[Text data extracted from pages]
+===+

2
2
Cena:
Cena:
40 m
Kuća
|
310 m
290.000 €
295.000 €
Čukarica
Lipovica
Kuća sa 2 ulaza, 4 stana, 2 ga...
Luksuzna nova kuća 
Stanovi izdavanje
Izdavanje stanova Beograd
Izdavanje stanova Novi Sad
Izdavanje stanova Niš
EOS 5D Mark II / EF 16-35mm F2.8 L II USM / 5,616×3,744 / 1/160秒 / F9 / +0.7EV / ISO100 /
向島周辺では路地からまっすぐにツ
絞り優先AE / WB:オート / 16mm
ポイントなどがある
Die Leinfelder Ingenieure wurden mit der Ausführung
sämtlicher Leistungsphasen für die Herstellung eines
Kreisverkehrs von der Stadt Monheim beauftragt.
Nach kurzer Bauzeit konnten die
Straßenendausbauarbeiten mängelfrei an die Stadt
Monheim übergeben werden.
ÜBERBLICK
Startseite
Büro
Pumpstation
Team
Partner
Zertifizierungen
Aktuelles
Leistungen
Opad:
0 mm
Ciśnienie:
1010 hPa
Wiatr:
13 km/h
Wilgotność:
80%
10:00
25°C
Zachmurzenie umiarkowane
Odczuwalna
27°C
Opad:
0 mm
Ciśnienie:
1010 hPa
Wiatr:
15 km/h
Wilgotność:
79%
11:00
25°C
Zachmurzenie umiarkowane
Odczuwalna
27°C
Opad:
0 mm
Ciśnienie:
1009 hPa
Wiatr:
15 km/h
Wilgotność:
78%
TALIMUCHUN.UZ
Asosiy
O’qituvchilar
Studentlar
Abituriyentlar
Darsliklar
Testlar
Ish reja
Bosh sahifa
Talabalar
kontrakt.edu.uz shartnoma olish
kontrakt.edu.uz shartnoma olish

+===+

◆ Instructions to follow: Express every line of text in the entries above as a JSON list of strings, with one string per line and blank lines omitted.

◆ Result:
[
  "2",
  "2",
  "Cena:",
  "Cena:",
  "40 m",
  "Kuća",
  "|",
  "310 m",
  "290.000 €",
  "295.000 €",
  "Čukarica",
  "Lipovica",
  "Kuća sa 2 ulaza, 4 stana, 2 ga...",
  "Luksuzna nova kuća ",
  "Stanovi izdavanje",
  "Izdavanje stanova Beograd",
  "Izdavanje stanova Novi Sad",
  "Izdavanje stanova Niš",
  "EOS 5D Mark II / EF 16-35mm F2.8 L II USM / 5,616×3,744 / 1/160秒 / F9 / +0.7EV / ISO100 /",
  "向島周辺では路地からまっすぐにツ",
  "絞り優先AE / WB:オート / 16mm",
  "ポイントなどがある",
  "Die Leinfelder Ingenieure wurden mit der Ausführung",
  "sämtlicher Leistungsphasen für die Herstellung eines",
  "Kreisverkehrs von der Stadt Monheim beauftragt.",
  "Nach kurzer Bauzeit konnten die",
  "Straßenendausbauarbeiten mängelfrei an die Stadt",
  "Monheim übergeben werden.",
  "ÜBERBLICK",
  "Startseite",
  "Büro",
  "Pumpstation",
  "Team",
  "Partner",
  "Zertifizierungen",
  "Aktuelles",
  "Leistungen",
  "Opad:",
  "0 mm",
  "Ciśnienie:",
  "1010 hPa",
  "Wiatr:",
  "13 km/h",
  "Wilgotność:",
  "80%",
  "10:00",
  "25°C",
  "Zachmurzenie umiarkowane",
  "Odczuwalna",
  "27°C",
  "Opad:",
  "0 mm",
  "Ciśnienie:",
  "1010 hPa",
  "Wiatr:",
  "15 km/h",
  "Wilgotność:",
  "79%",
  "11:00",
  "25°C",
  "Zachmurzenie umiarkowane",
  "Odczuwalna",
  "27°C",
  "Opad:",
  "0 mm",
  "Ciśnienie:",
  "1009 hPa",
  "Wiatr:",
  "15 km/h",
  "Wilgotność:",
  "78%",
  "TALIMUCHUN.UZ",
  "Asosiy",
  "O’qituvchilar",
  "Studentlar",
  "Abituriyentlar",
  "Darsliklar",
  "Testlar",
  "Ish reja",
  "Bosh sahifa",
  "Talabalar",
  "kontrakt.edu.uz shartnoma olish",
  "kontrakt.edu.uz shartnoma olish"
]